Farewell Freeze – Government starts to win back goodwill

10 May 2017

AMA President, Dr Michael Gannon, on Budget night welcomed the announcement of a number of positive health measures, most notably an early lifting of the freeze on Medicare patient rebates. The indexation thaw will start from 1 July 2017 with bulk billing incentives for GP consultations, and continue from 1 July 2018 with standard GP consultations and other specialist consultations, then procedures from 1 July 2019, and targeted diagnostic imaging services from 1 July 2020. The lifting of the freeze on Medicare rebates will cost the Government around $1 billion.

“The AMA would have preferred to see the Medicare freeze lifted across the board from 1 July 2017, but we acknowledge that the three-stage process will provide GPs and other specialists with certainty and security about their practices, and will help address rising out-of-pocket costs for patients”, Dr Gannon said.

“Lifting the Medicare rebate freeze is overdue, but we welcome it.”

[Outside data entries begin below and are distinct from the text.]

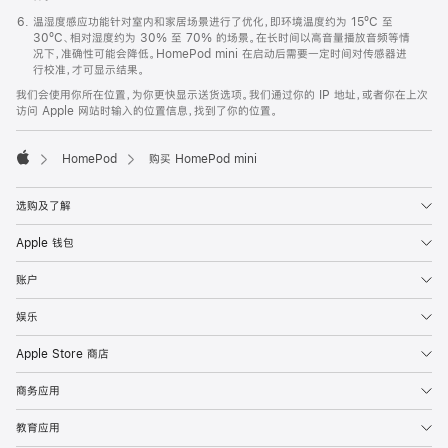
温湿度感应功能针对室内和家居场景进行了优化，即环境温度约为 15ºC 至
30ºC、相对湿度约为 30% 至 70% 的场景。在长时间以高音量播放音频等情
况下，准确性可能会降低。HomePod mini 在启动后需要一定时间对传感器进
行校准，才可显示结果。
我们会使用你所在位置，为你更快显示送货选项。我们通过你的 IP 地址，或者你在上次
访问 Apple 网站时输入的位置信息，找到了你的位置。
HomePod
购买 HomePod mini
Apple
选购及了解
Apple 钱包
账户
娱乐
Apple Store 商店
商务应用
教育应用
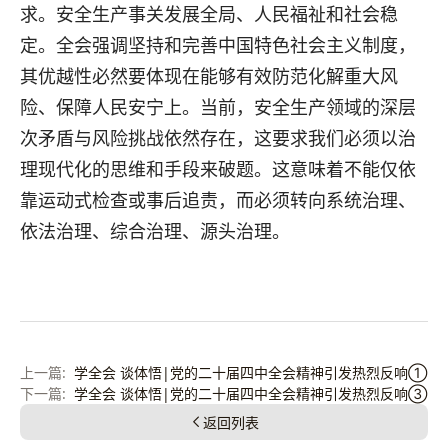
求。安全生产事关发展全局、人民福祉和社会稳
定。全会强调坚持和完善中国特色社会主义制度，
其优越性必然要体现在能够有效防范化解重大风
险、保障人民安宁上。当前，安全生产领域的深层
次矛盾与风险挑战依然存在，这要求我们必须以治
理现代化的思维和手段来破题。这意味着不能仅依
靠运动式检查或事后追责，而必须转向系统治理、
依法治理、综合治理、源头治理。
学全会 谈体悟|党的二十届四中全会精神引发热烈反响①
学全会 谈体悟|党的二十届四中全会精神引发热烈反响③
返回列表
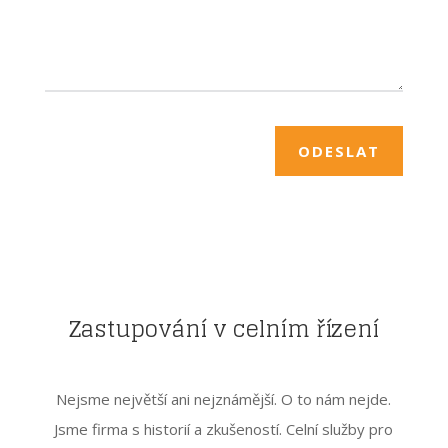
ODESLAT
Zastupování v celním řízení
Nejsme největší ani nejznámější. O to nám nejde.
Jsme firma s historií a zkušeností. Celní služby pro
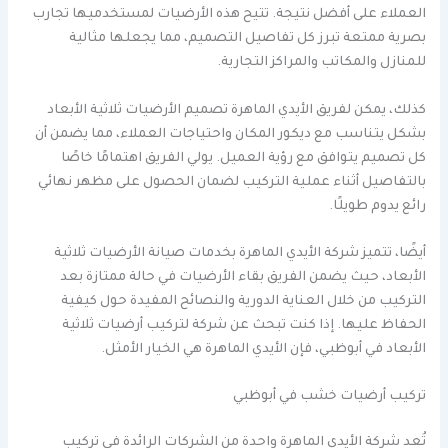
العملاء على أفضل نتيجة. تتيح هذه الأرضيات لمستخدميها تجارب
بصرية ممتعة تبرز كل تفاصيل التصميم، مما يجعلها مثالية
للمنازل والمكاتب والمراكز التجارية.
كذلك، يمكن لفريق الأيدي الماهرة تصميم الأرضيات ثلاثية الأبعاد
بشكل يتناسب مع ديكور المكان واحتياجات العملاء، مما يضمن أن
كل تصميم يتوافق مع رؤية العميل. يولي الفريق اهتمامًا خاصًا
بالتفاصيل أثناء عملية التركيب لضمان الحصول على مظهر نهائي
رائع يدوم طويلًا.
أيضًا، تتميز شركة الأيدي الماهرة بخدمات صيانة الأرضيات ثلاثية
الأبعاد، حيث يضمن الفريق بقاء الأرضيات في حالة ممتازة بعد
التركيب من خلال العناية الدورية والنصائح المفيدة حول كيفية
الحفاظ عليها. إذا كنت تبحث عن شركة لتركيب أرضيات ثلاثية
الأبعاد في أبوظبي، فإن الأيدي الماهرة هي الخيار الأمثل.
تركيب أرضيات خشب في أبوظبي
تُعد شركة الأيدي الماهرة واحدة من الشركات الرائدة في تركيب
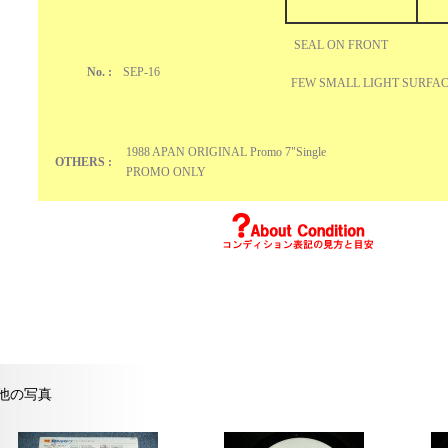
SEAL ON FRONT
No. :
SEP-16
FEW SMALL LIGHT SURFAC
1988 APAN ORIGINAL Promo 7"Single
OTHERS :
PROMO ONLY
他の写真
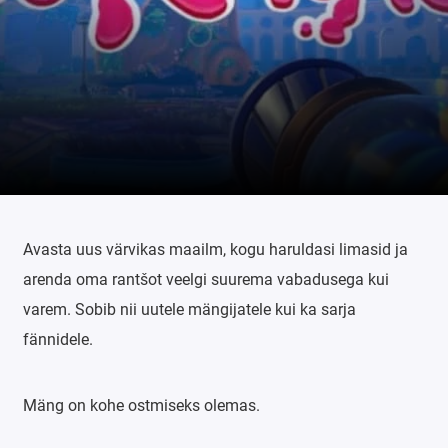
Avasta uus värvikas maailm, kogu haruldasi limasid ja
arenda oma rantšot veelgi suurema vabadusega kui
varem. Sobib nii uutele mängijatele kui ka sarja
fännidele.
Mäng on kohe ostmiseks olemas.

Dr Gannon said that the Government has also responded to AMA advocacy by: 

  • reversing proposed cuts to bulk billing incentives for diagnostic imaging and pathology services;
  • scrapping proposed changes to the Medicare Safety Net that would have penalised vulnerable patients;
  • delaying the introduction of the Health Care Homes trial until October to allow fine-tuning of the details;
  • moving to an opt-out approach for participation in the My Health Record; and
  • recognising the importance of diagnostic imaging to clinical decision-making.

Dr Gannon said the AMA supports the Government’s measures to increase the prescribing of generic medicines, when it is safe and appropriate and discussed with the patient, and preserves doctors’ clinical and prescribing independence, with savings to be invested back into the Pharmaceutical Benefits Scheme (PBS).

Dr Gannon also welcomed the Government's allocation of funding to help prevent suicide among war veterans; the expansion of the Supporting Leave for Living Organ Donors Program; measures to increase the vaccination rate; the ban on gambling ads during live sporting broadcasts before 8.30pm; and acknowledged extra funding for the Rheumatic Fever Strategy, in response to calls in the 2016 AMA Indigenous Health Report Card.

Dr Gannon said that the lifting of the Medicare freeze and the other positive measures in the Budget have come about through open discussion and engagement with the Government, and the AMA intends to build on this positive relationship with the Health Minister and the Prime Minister to achieve further benefits for patients and the health system.

Dr Gannon said that the AMA is committed to working collaboratively with the Government on:

  • the Medicare Benefits Schedule (MBS) Review process;
  • an improved system of after-hours care;
  • uptake of the My Health Record;
  • the Health Care Homes concept and trial;
  • pathology sector arrangements, including approved collection centre (ACC) rents; and
  • MBS compliance.

The AMA will make further comment following examination of the complete Budget papers across portfolios.

From a GP perspective, the key Budget measures of most relevance included the MBS indexation thaw highlighted earlier, the delay to the healthcare home trial and the decision to abandon proposed changes to the definition of market rents for approved pathology collection centres in favour of strengthened compliance measures – based on existing laws.